Aloha, I finally have a new computer so I can post some more photos..
Below are three HCC's I got last month.. Enjoy

Paph. superbiens 'Julie Christine' HCC/AOS





this is a different superbiens than the last one i posted..

Paph. In-Charm Jewel 'Kiera' HCC/AOS




this is (vietnamense x S. Gratrix) its not as big as it looks, I think it was around 11.5 NS, the real softness and of the vietnamense came through and the flower only lasted 2+ weeks so it was good timing...


Paph. godefroyae 'Little Shelby Rose' HCC/AOS


----------



## JeanLux (Aug 2, 2009)

congratulations!!!! 3 beauties!!! The pic of superbiens is esp. good!!!! Jean


----------



## Candace (Aug 2, 2009)

Congrats. The godefroyae is gorgeous.


----------



## Rick (Aug 2, 2009)

Congratulations Pete. Those are stunning flowers!

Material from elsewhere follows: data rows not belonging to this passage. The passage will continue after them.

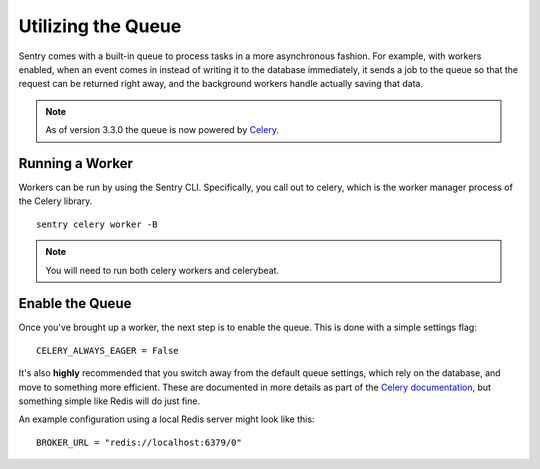 Utilizing the Queue
===================

Sentry comes with a built-in queue to process tasks in a more asynchronous
fashion. For example, with workers enabled, when an event comes in instead
of writing it to the database immediately, it sends a job to the queue so
that the request can be returned right away, and the background workers
handle actually saving that data.

.. note:: As of version 3.3.0 the queue is now powered by `Celery <http://celeryproject.org/>`_.

Running a Worker
----------------

Workers can be run by using the Sentry CLI. Specifically, you call out to celery,
which is the worker manager process of the Celery library.

::

    sentry celery worker -B

.. note:: You will need to run both celery workers and celerybeat.

Enable the Queue
----------------

Once you've brought up a worker, the next step is to enable the queue. This is
done with a simple settings flag::

    CELERY_ALWAYS_EAGER = False

It's also **highly** recommended that you switch away from the default queue settings, which
rely on the database, and move to something more efficient. These are documented in more
details as part of the `Celery documentation <http://celeryproject.org/>`_, but something simple
like Redis will do just fine.

An example configuration using a local Redis server might look like this::

    BROKER_URL = "redis://localhost:6379/0"
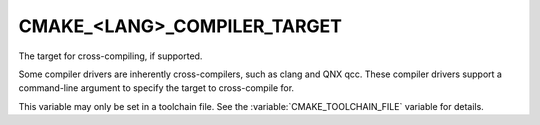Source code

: CMAKE_<LANG>_COMPILER_TARGET
----------------------------

The target for cross-compiling, if supported.

Some compiler drivers are inherently cross-compilers, such as clang and
QNX qcc. These compiler drivers support a command-line argument to specify
the target to cross-compile for.

This variable may only be set in a toolchain file. See the
:variable:`CMAKE_TOOLCHAIN_FILE` variable for details.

I hope your superbiens has the regulation 2n=38 chromosomesoke:


Any lowii capsules going?


----------



## Leo Schordje (Aug 2, 2009)

Beautifull


----------



## Pete (Aug 2, 2009)

Ya I used your pollen on one flower and some from a friends gorgeous AM lowii on another... Couple more monthes on 'em


----------



## SlipperKing (Aug 2, 2009)

Nice job Pete! Your Paph. In-Charm Jewel 'Kiera' HCC/AOS is a surprise. I would of never quess S. Gratrix was one of the parents. I would of quessed Magic Lantern as the other


----------



## emydura (Aug 2, 2009)

SlipperKing said:


> Nice job Pete! Your Paph. In-Charm Jewel 'Kiera' HCC/AOS is a surprise. I would of never quess S. Gratrix was one of the parents. I would of quessed Magic Lantern as the other



I agree. It just looks like a Parvi cross.

The godefroyae is real nice.

David


----------



## likespaphs (Aug 2, 2009)

groovy stuff!


----------



## Elena (Aug 2, 2009)

Congrats! The colours of In-Charm Jewel are beautiful and I'm in love with the godefroyae.


----------



## paphreek (Aug 2, 2009)

Very nice flowers. I really like the godefroyae.


----------



## biothanasis (Aug 2, 2009)

:clap: Congrats!!!! All are great!!!!


----------



## paphioboy (Aug 2, 2009)

Congrats, Pete! Love the usuperbiens and godefroyae especially..


----------



## Greenpaph (Aug 2, 2009)

Love that superbiens!

Congratulations, Pete:clap:


----------



## SlipperFan (Aug 2, 2009)

Well deserved awards. Congrats!


----------



## Pete (Aug 2, 2009)

thanks.. ya i think you see that bellatulum and its hybrids can make that kind of magic lantern on steroids looking progeny when mated with parvis... like kevin porter or Cam's Cloud.


----------



## KyushuCalanthe (Aug 2, 2009)

Those petals on In-Charm Jewel are fuzzy to the extreme...I like it!


----------



## NYEric (Aug 3, 2009)

That In-Charm Jewel is Crazy!! Thanx for posting.


----------



## swamprad (Aug 5, 2009)

All three are wonderful, but I especially like that superbiens! Congratulations, Pete.


----------